* [REQUEST A]
Answer these questions about the column on Arlen Specter, one answer per line and marked the same way:
(i) Which state does the column name as Arlen Specter's?
(ii) Which agency does the column's author personally blame for years of inaction?
(iii) According to the column, how did Molly Ivins describe Pat Buchanan's 1992 convention speech?

* [READING TEXT]
----

A flag flying free in a vacuum / Nixon sucks a dry martini
Ghosts of American astronauts / Stay with us in our dreams. - The Mekons

Stuck in the Middle with Flu

Roger Moore, April 30th, 2009

The noble quest of Pennsylvania’s Arlen Specter to be the keystone in the Senate’s archway may have ruined his chance to sing with Senator Orrin Hatch and the Osmonds. Switching parties was a drastic step, but I personally blame the EPA for years of inaction. For two decades, scientists have warned that the habitat which once allowed Moderatus Republicanus to spawn and thrive was in startling decline. A generation ago, mild-mannered moderates roaming the Americas could count on the opportunity, given the right connections, to support charities with Nelson Rockefeller, shop for V-neck sweaters with Eliot Richardson, build log cabins at the Log Cabin Club, and listen to Edward Brooke sing Marvin Gaye songs for Barbara Walters.

But those days are long gone. Although Moderatus Republicanus is occasionally still seen in the Maine wilderness and the Austrian parts of California, the species may already be doomed to suffer the same fate as the passenger pigeon and the Whig Party. Experts begged for action after Pat Buchanan’s 1992 convention speech, which the late Molly Ivins described as better in the original German, but little was done to reverse the tide, and we all know what missions were accomplished in the last eight years.

----

* [REQUEST B] Recast the part of the records that opens with the line containing "Query As Vector" and closes with the line containing "It is easily" as a Markdown table with the columns Row and Line. Give each nonblank line its own row.

----

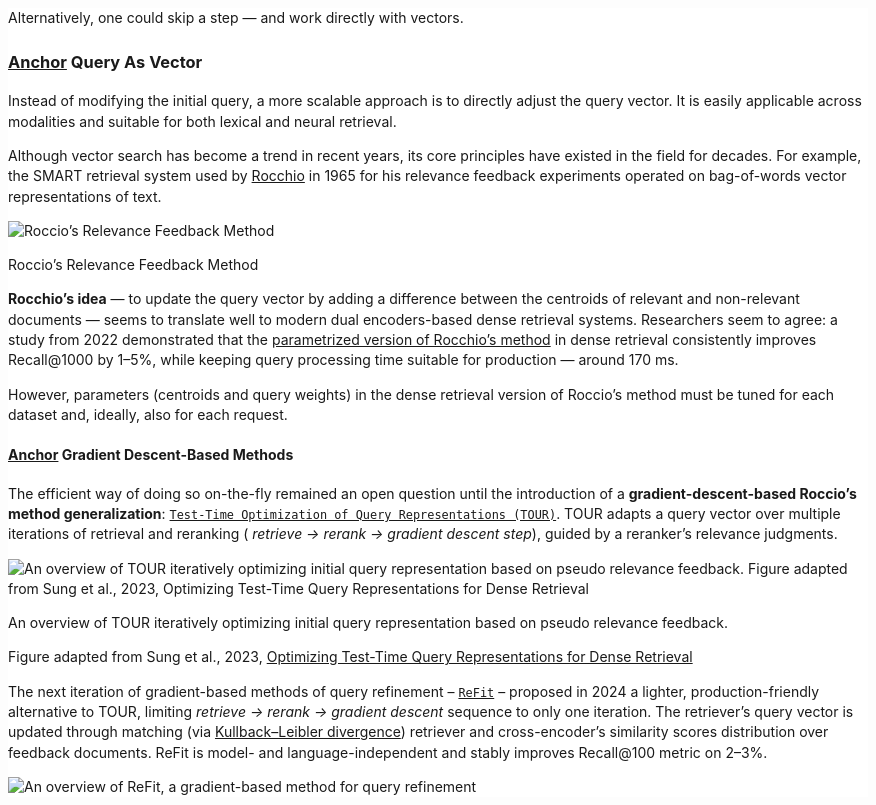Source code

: Alternatively, one could skip a step — and work directly with vectors.

### [Anchor](https://qdrant.tech/articles/search-feedback-loop/\#query-as-vector) Query As Vector

Instead of modifying the initial query, a more scalable approach is to directly adjust the query vector.
It is easily applicable across modalities and suitable for both lexical and neural retrieval.

Although vector search has become a trend in recent years, its core principles have existed in the field for decades. For example, the SMART retrieval system used by [Rocchio](https://sigir.org/files/museum/pub-08/XXIII-1.pdf) in 1965 for his relevance feedback experiments operated on bag-of-words vector representations of text.

![Roccio’s Relevance Feedback Method](https://qdrant.tech/articles_data/search-feedback-loop/Roccio.png)

Roccio’s Relevance Feedback Method

**Rocchio’s idea** — to update the query vector by adding a difference between the centroids of relevant and non-relevant documents — seems to translate well to modern dual encoders-based dense retrieval systems.
Researchers seem to agree: a study from 2022 demonstrated that the [parametrized version of Rocchio’s method](https://arxiv.org/pdf/2108.11044) in dense retrieval consistently improves Recall@1000 by 1–5%, while keeping query processing time suitable for production — around 170 ms.

However, parameters (centroids and query weights) in the dense retrieval version of Roccio’s method must be tuned for each dataset and, ideally, also for each request.

#### [Anchor](https://qdrant.tech/articles/search-feedback-loop/\#gradient-descent-based-methods) Gradient Descent-Based Methods

The efficient way of doing so on-the-fly remained an open question until the introduction of a **gradient-descent-based Roccio’s method generalization**: [`Test-Time Optimization of Query Representations (TOUR)`](https://arxiv.org/pdf/2205.12680).
TOUR adapts a query vector over multiple iterations of retrieval and reranking ( _retrieve → rerank → gradient descent step_), guided by a reranker’s relevance judgments.

![An overview of TOUR iteratively optimizing initial query representation based on pseudo relevance feedback. Figure adapted from Sung et al., 2023, Optimizing Test-Time Query Representations for Dense Retrieval](https://qdrant.tech/articles_data/search-feedback-loop/TOUR.png)

An overview of TOUR iteratively optimizing initial query representation based on pseudo relevance feedback.

Figure adapted from Sung et al., 2023, [Optimizing Test-Time Query Representations for Dense Retrieval](https://arxiv.org/pdf/2205.12680)

The next iteration of gradient-based methods of query refinement – [`ReFit`](https://arxiv.org/abs/2305.11744) – proposed in 2024 a lighter, production-friendly alternative to TOUR, limiting _retrieve → rerank → gradient descent_ sequence to only one iteration. The retriever’s query vector is updated through matching (via [Kullback–Leibler divergence](https://en.wikipedia.org/wiki/Kullback%E2%80%93Leibler_divergence)) retriever and cross-encoder’s similarity scores distribution over feedback documents. ReFit is model- and language-independent and stably improves Recall@100 metric on 2–3%.

![An overview of ReFit, a gradient-based method for query refinement](https://qdrant.tech/articles_data/search-feedback-loop/refit.png)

----

* [TASK OUTPUT A]
(i) Pennsylvania
(ii) The EPA
(iii) As better in the original German

* [TASK OUTPUT B]
| Row | Line |
|---|---|
| 1 | ### [Anchor](https://qdrant.tech/articles/search-feedback-loop/\#query-as-vector) Query As Vector |
| 2 | Instead of modifying the initial query, a more scalable approach is to directly adjust the query vector. |
| 3 | It is easily applicable across modalities and suitable for both lexical and neural retrieval. |